These muffins contain buttermilk and gunpowder. The A-Team is baking exploding muffins. They’re going to bake the villains into submission!
Well now I’m really feeling deja vu: here I am, four days later, stuck once again in Philadelphia airport because of snow showers and air traffic issues. I’ve got at least four more hours here, so I say, A-Team recap marathon! Who’s with me? Yeah!
Mission of Peace
Wild Guess Preview: The A-Team signs on for a very super-secret mission escorting international diplomats around the U.S. and keeping them safe from anti-American terrorists.
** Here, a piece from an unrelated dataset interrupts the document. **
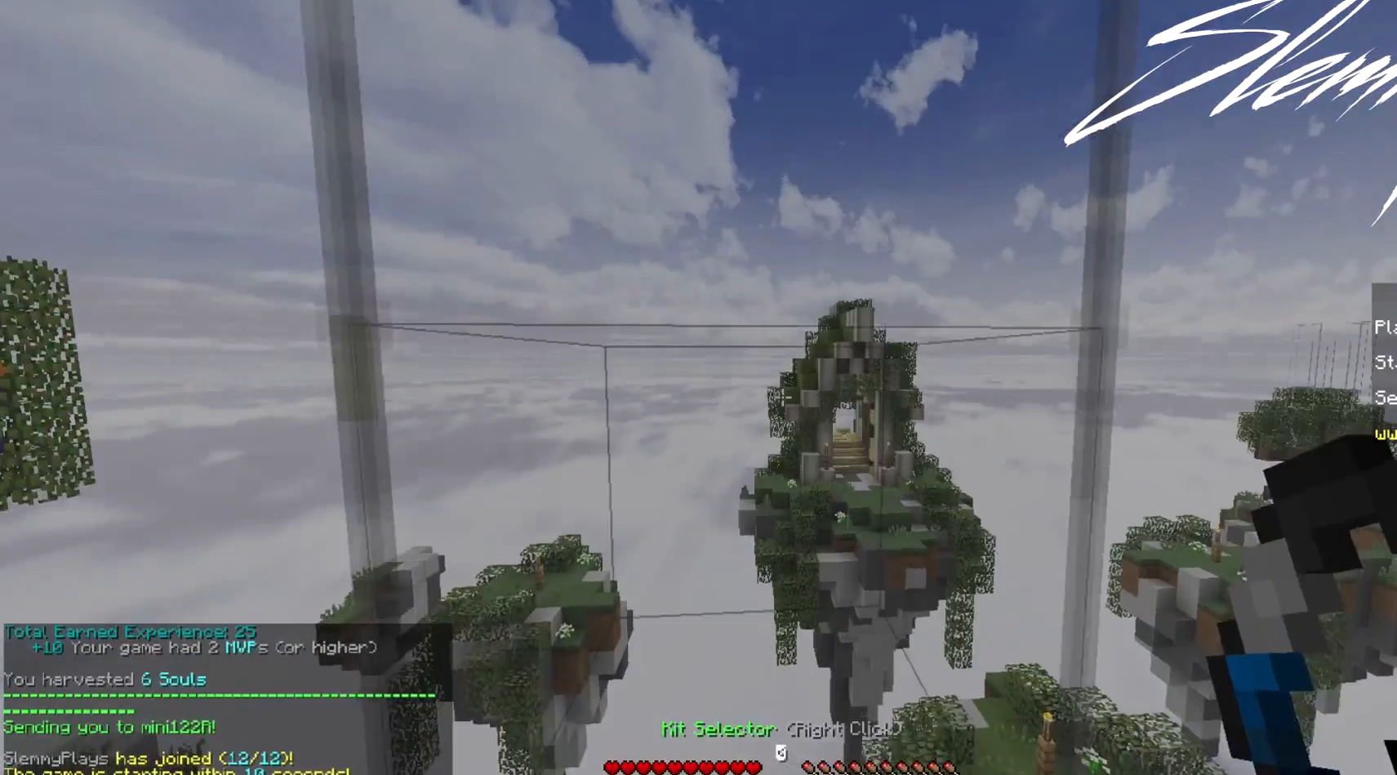
{"keys": [], "mouse": [], "events": []}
But due to a hilarious mix-up, they actually end up escorting postpunk band Mission of Burma around the U.S. and keeping them safe from rock critics exhausted by their ultra-loud concerts. (Why do you think they wrong a song called “That’s When I Reach For My Revolver”?)
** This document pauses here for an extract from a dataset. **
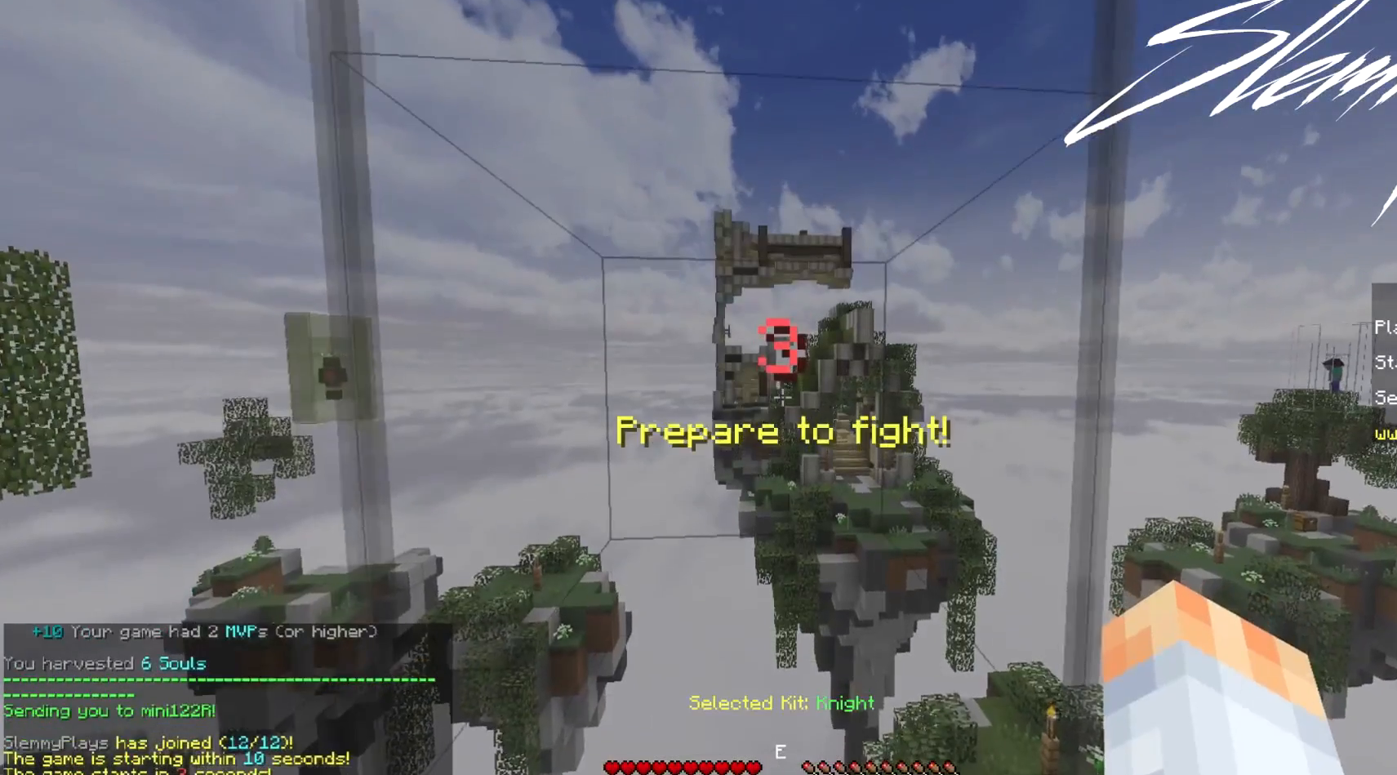
{"keys": [], "mouse": [], "events": []}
The Recap: The first thing we learn this week is that there is an actual Mission of Peace; in Spanish it’s “Mission De La Paz”! The old woman giving the tram tour says it’s the site of the “bloodiest battle in American history,” that three thousand white settlers were wiped out by a Native American attack. (I guess they inflated the casualty totals at Antietam?) There are a lot of historic reenactors standing around, too, and they’re all quite elderly. It’s sort of like a mashup of “Bonanza” and “The Golden Girls.” If so, then the cast of “Big Dumb Middle-aged Jackass Thug Roundup” wants in, cause two guys in their 40s start hassling the tour guides; they steal the tram and wreck historic artifacts at a really slow pace. They only stop when another elderly reenactor takes his rifle and shoots out their windshield, which is actually their own windshield so it’s very much a Pyrrhic victory. “I know who sent you,” Nora, the old tour guide, says. “You can tell Ashton we are not selling no matter what you do!” The younger guys feign ignorance at this but warn them to get out of the tourist trade because “you don’t seem to be attracting a very good clientele.” THAT’S NOT FUNNY.
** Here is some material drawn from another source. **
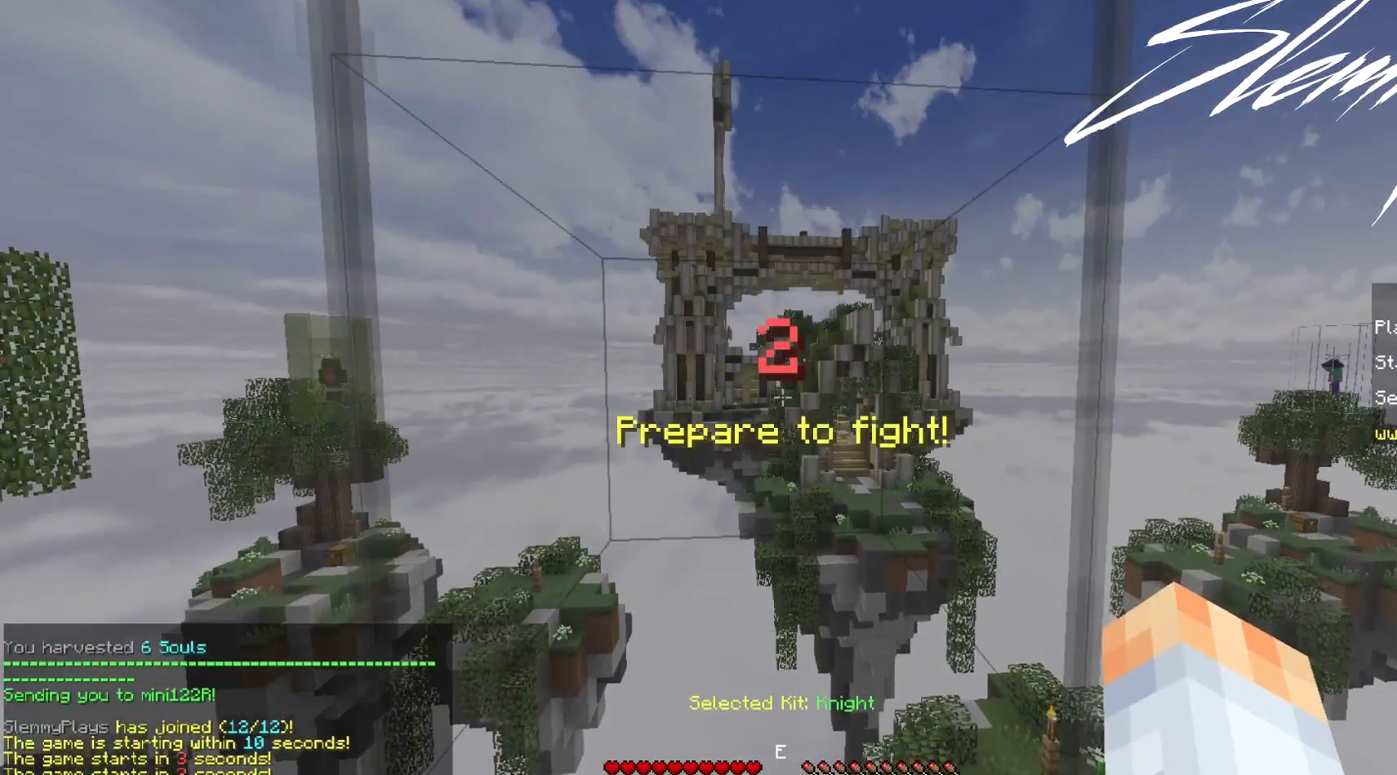
{"keys": [], "mouse": [], "events": [[333, "mouse_left", "down"], [367, "mouse_left", "up"]]}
I went down to the Crossroads of Pain, tried to flag a ride, um, of pain
Nora, decides to seek out the A-Team, though she has to go to a bar called The Crossroads of Pain to find them. See, back then you could name a place “The Crossroads of Pain” and it would seem ominous; now everyone would assume it was some kind of store for emo kids to buy “Magic: The Gathering” cards. Nora pulls the “out of order” sign off an arcade game and starts playing “Trivial Matters,” a lie detector game which B.A. is controlling remotely from the awesome van. B.A. thinks she’s being honest, so he and Hannibal go inside and get her. Just in time, cause the bikers in the bar have been watching her play this game, and they decide that the envelope full of Ben Franklins Nora has in her purse is their money. Hannibal walks in and says “Wrong.” “Says who?” the biker asks. B.A. and Hannibal look at each other, and then a whole lot of bodies go flying through the windows. See? Crossroads of pain.
Back to the Hora Linda Senior Citizens Home we go, and the Mission De La Paz crew tells the whole team that a Mr. Ashton told them to “sell out to me or ride in a coffin.” One of the men, Rudy, is played by Larry Tate from “Bewitched”! Rudy’s family has owned the mission’s land for more than a century, but Ashton owns all the surrounding land. “He gets his jollies out of beating up old folks,” says Babette, another old lady (Nedra Volz, the second housekeeper on “Diff’rent Strokes”!) Hannibal’s got a plan, though: phase one is to “give ’em a pop in the eye, let ’em know things are gonna be different.” Babette likes this! Hannibal hands Face a list of supplies: red paint, electric fans, loudspeakers, pillows… it’s a giant summer slumber party concert painting, maybe?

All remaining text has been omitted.